L'operazione italiana, così come si sta delineando, è opposta a quella fatta da Barack Obama in America e da Nicolas Sarkozy in Francia. Assomiglia un po' a quella inglese di Gordon Brown, 2,5 miliardi di euro (giudicati dall'opposizione «pochi e in ritardo» e destinati a un'industria ormai quasi completamente in mani straniere, l'Italia è davvero lontana), soldi sicuramente per rifinanziare le vendite ma assai genericamente legati alla produzione di «auto più ecologiche». Obama sta invece dando nuovo denaro all'auto di Detroit vincolandolo a scelte produttive strategiche: consumi ed emissioni dei nuovi modelli ridotti drasticamente già dal 2011 e poi un crescendo fino al 2020, con la California e altri 13 stati a guidare il paese verso una nuova frontiera. In sostanza, metà del mercato dell'auto nordamericano (oggi circa 7 milioni di veicoli, più di tre volte quello italiano) sarà fatto da auto diverse da come le conosciamo oggi, o non sarà. C'è allarme e proteste fra i costruttori e i lobbisti del petrolio, ma la strada è tracciata. E a Detroit non ne hanno un'altra: ieri la Ford, che non ha chiesto e ha ribadito che non chiederà prestiti governativi come hanno fatto General Motors e Chrysler, prossima alleata della Fiat, ha chiuso un 2008 con una perdita netta di 14,6 miliardi di dollari. Erano stati -2,7 nel 2007, mentre 5,9 sono spariti nell'ultimo trimestre.

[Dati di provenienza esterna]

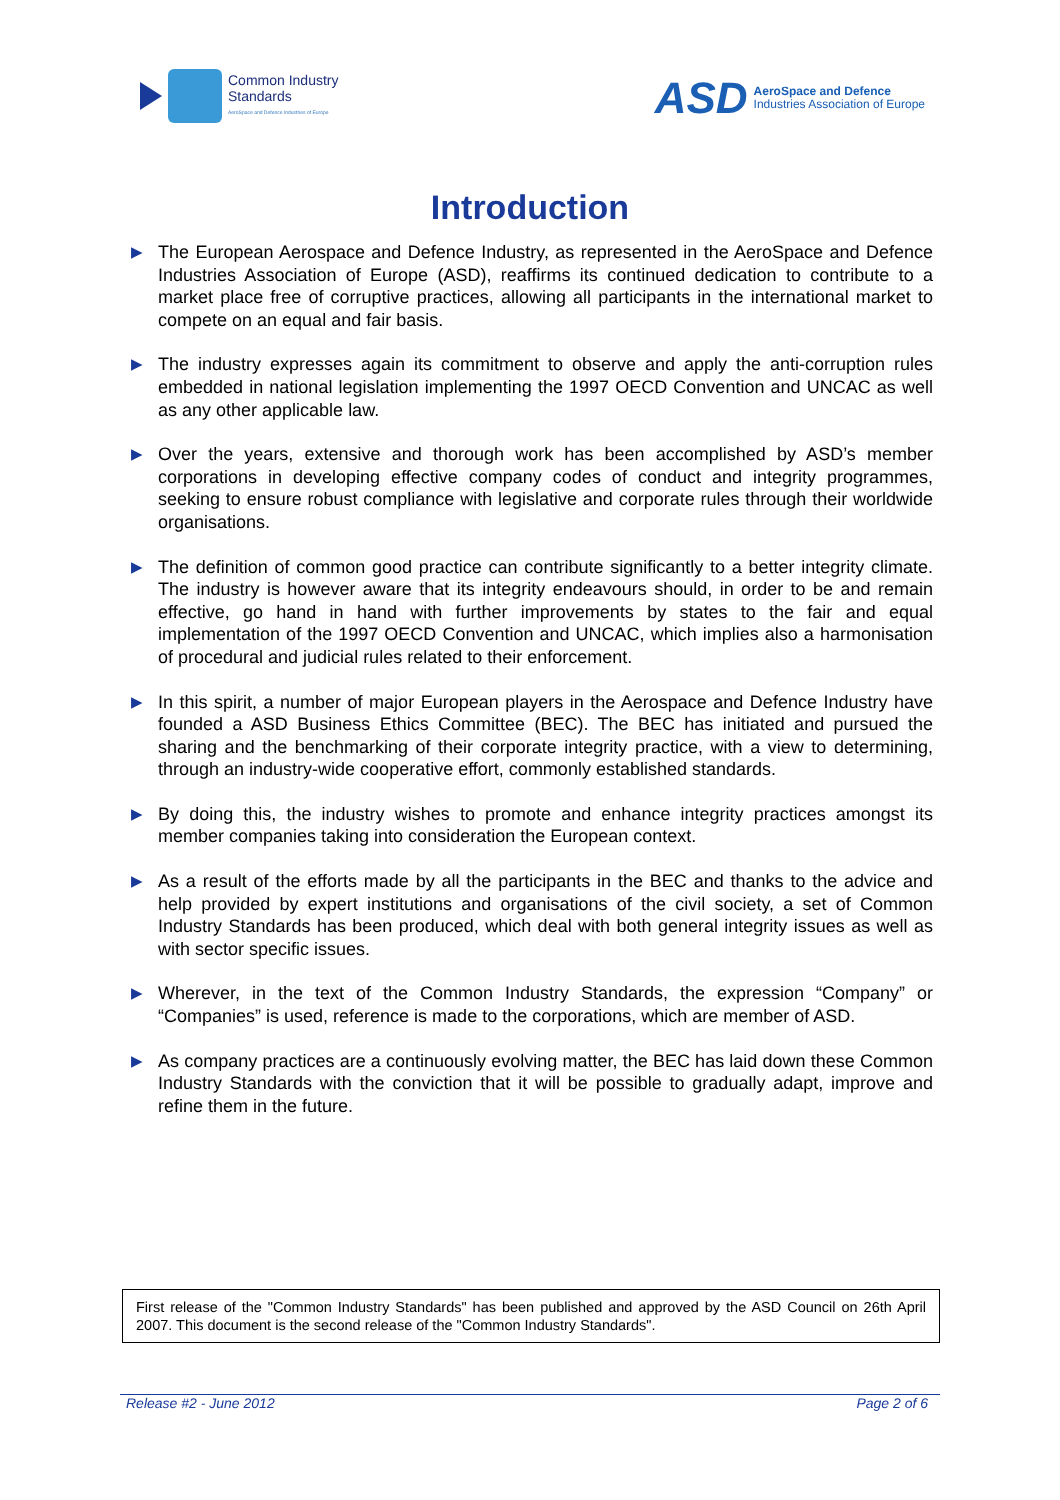Common Industry
Standards
AeroSpace and Defence Industries of Europe
ASD
AeroSpace and Defence
Industries Association of Europe
Introduction
▶ The European Aerospace and Defence Industry, as represented in the AeroSpace and Defence Industries Association of Europe (ASD), reaffirms its continued dedication to contribute to a market place free of corruptive practices, allowing all participants in the international market to compete on an equal and fair basis.
▶ The industry expresses again its commitment to observe and apply the anti-corruption rules embedded in national legislation implementing the 1997 OECD Convention and UNCAC as well as any other applicable law.
▶ Over the years, extensive and thorough work has been accomplished by ASD’s member corporations in developing effective company codes of conduct and integrity programmes, seeking to ensure robust compliance with legislative and corporate rules through their worldwide organisations.
▶ The definition of common good practice can contribute significantly to a better integrity climate. The industry is however aware that its integrity endeavours should, in order to be and remain effective, go hand in hand with further improvements by states to the fair and equal implementation of the 1997 OECD Convention and UNCAC, which implies also a harmonisation of procedural and judicial rules related to their enforcement.
▶ In this spirit, a number of major European players in the Aerospace and Defence Industry have founded a ASD Business Ethics Committee (BEC). The BEC has initiated and pursued the sharing and the benchmarking of their corporate integrity practice, with a view to determining, through an industry-wide cooperative effort, commonly established standards.
▶ By doing this, the industry wishes to promote and enhance integrity practices amongst its member companies taking into consideration the European context.
▶ As a result of the efforts made by all the participants in the BEC and thanks to the advice and help provided by expert institutions and organisations of the civil society, a set of Common Industry Standards has been produced, which deal with both general integrity issues as well as with sector specific issues.
▶ Wherever, in the text of the Common Industry Standards, the expression “Company” or “Companies” is used, reference is made to the corporations, which are member of ASD.
▶ As company practices are a continuously evolving matter, the BEC has laid down these Common Industry Standards with the conviction that it will be possible to gradually adapt, improve and refine them in the future.
First release of the "Common Industry Standards" has been published and approved by the ASD Council on 26th April 2007. This document is the second release of the "Common Industry Standards".
Release #2 - June 2012 Page 2 of 6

In Francia, Sarkozy ha messo nel motore 6 miliardi di euro vincolandoli a un diktat da tempi bui: la Renault e la Peugeot-Citroen, prima di passare in cassa, si devono impegnare a non chiudere fabbriche e a non delocalizzare. Nulla di tutto questo si è sentito l'altra sera a palazzo Chigi nell'incontro fra governo e mondo dell'auto, se non per voce della Fiom e della Cgil. La Fiat di Sergio Marchionne ha già ampiamente delocalizzato, è impegnata in un importante accordo con la Chrysler cui potrebbero seguirne altri con un impatto diretto sull'occupazione in Italia, se l'intesa avvenisse con un partner europeo.
Il resto sta nel pacchetto governativo in attesa di approvazione, mentre il mercato si è definitivamente fermato, con danni diffusi. Per il ministro dei trasporti Altero Matteoli, «aspettiamo a dire che le risorse sono insufficienti», segno che gli incentivi alla rottamazione dovrebbero essere alzati rispetto ai vecchi provvedimenti e portati fino a 1400 o 1500 euro di sostegno per l'acquisto di un'auto nuova al posto di una vecchia. Per ricevere il bonus, è in corso un braccio di ferro per alzare il più possibile la soglia di emissioni. Ma come ricordava ieri Legambiente, non dovrebbe essere superiore ai 130 grammi per chilometro di anidride carbonica, limite di compromesso fissato dall'Unione europea per le nuove auto in produzione dal 2012, su cui a Bruxelles è stata guerra pesante. E poi altri soldi per le rate, forse sgravi fiscali. L'auto di Obama può attendere.